◆ Excerpted data
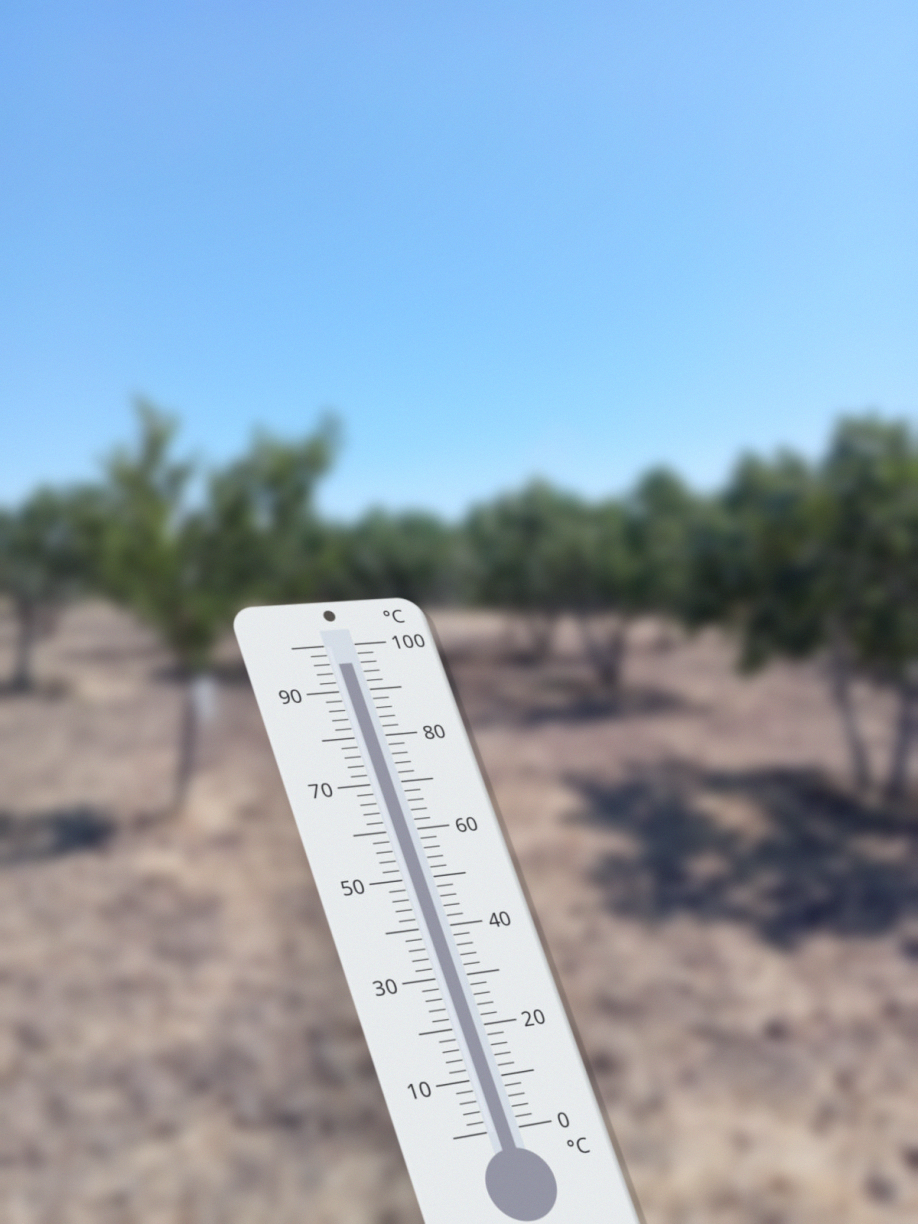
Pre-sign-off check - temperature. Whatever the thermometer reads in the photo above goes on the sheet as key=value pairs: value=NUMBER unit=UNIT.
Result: value=96 unit=°C
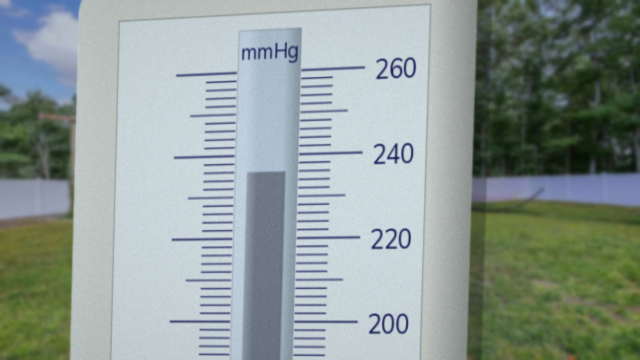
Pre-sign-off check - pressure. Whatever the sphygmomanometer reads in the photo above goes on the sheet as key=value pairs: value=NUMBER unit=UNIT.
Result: value=236 unit=mmHg
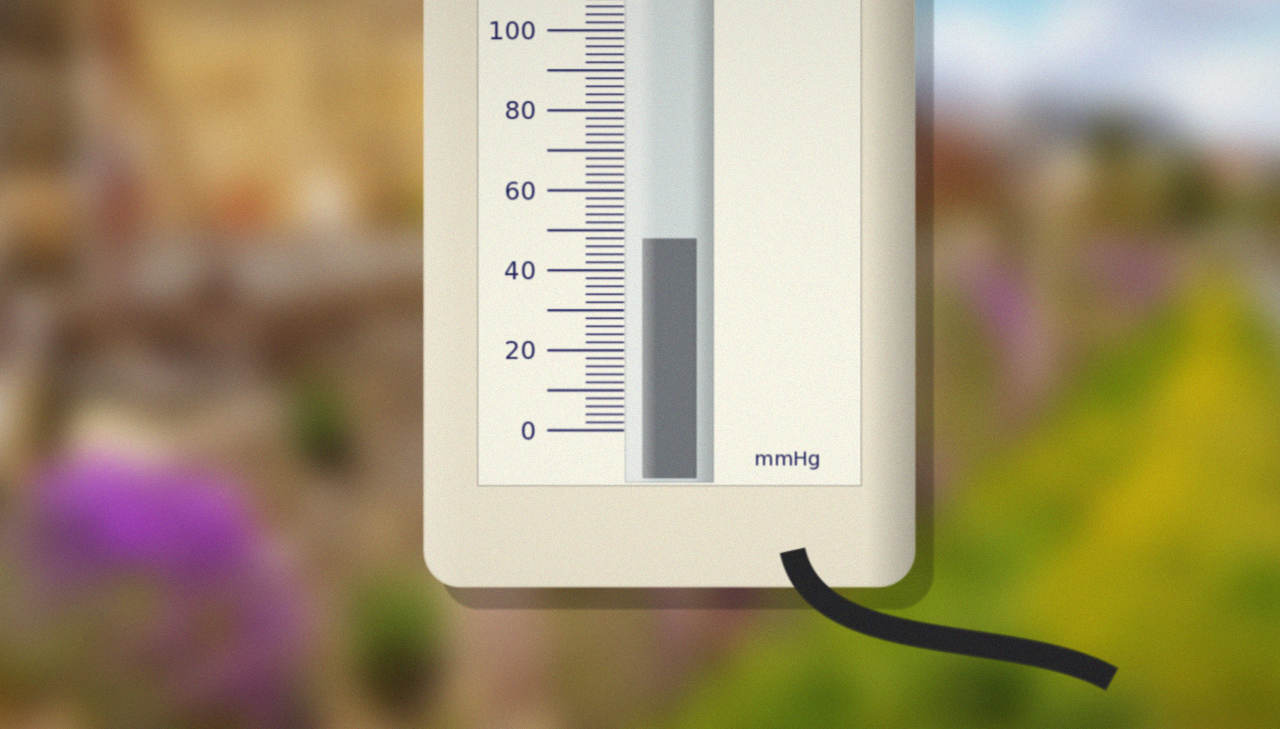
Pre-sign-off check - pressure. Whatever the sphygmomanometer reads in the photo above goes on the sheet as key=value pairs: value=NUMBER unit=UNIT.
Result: value=48 unit=mmHg
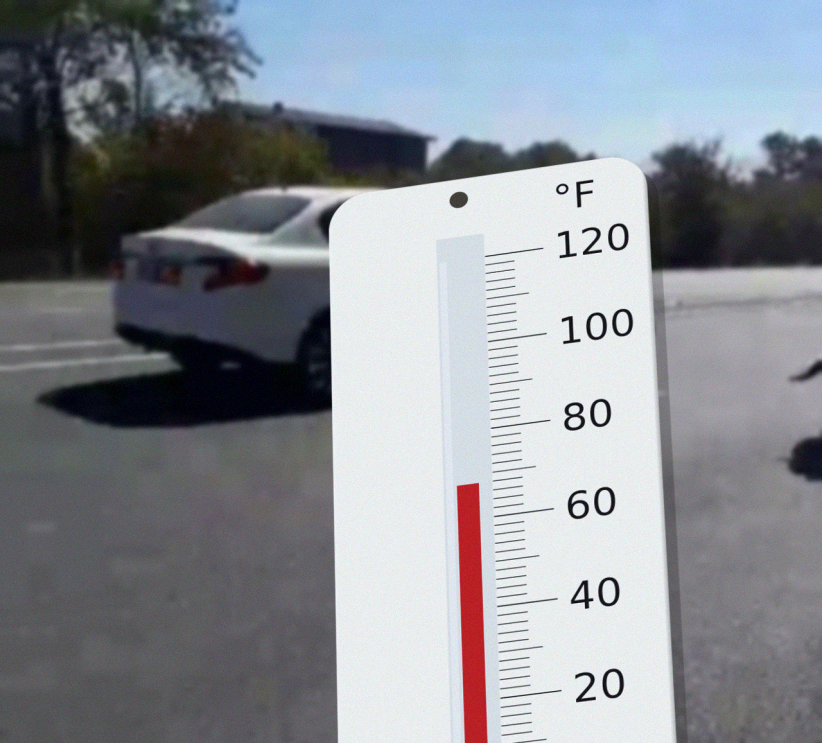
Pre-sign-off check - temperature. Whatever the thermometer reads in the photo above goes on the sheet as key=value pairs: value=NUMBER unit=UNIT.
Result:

◆ Activity
Render all of the rows above as a numbered list, skipping any blank lines and leaving the pictures out.

◆ Task answer
1. Pre-sign-off check - temperature. Whatever the thermometer reads in the photo above goes on the sheet as key=value pairs: value=NUMBER unit=UNIT.
2. Result: value=96 unit=°C
3. Pre-sign-off check - pressure. Whatever the sphygmomanometer reads in the photo above goes on the sheet as key=value pairs: value=NUMBER unit=UNIT.
4. Result: value=236 unit=mmHg
5. Pre-sign-off check - pressure. Whatever the sphygmomanometer reads in the photo above goes on the sheet as key=value pairs: value=NUMBER unit=UNIT.
6. Result: value=48 unit=mmHg
7. Pre-sign-off check - temperature. Whatever the thermometer reads in the photo above goes on the sheet as key=value pairs: value=NUMBER unit=UNIT.
8. Result:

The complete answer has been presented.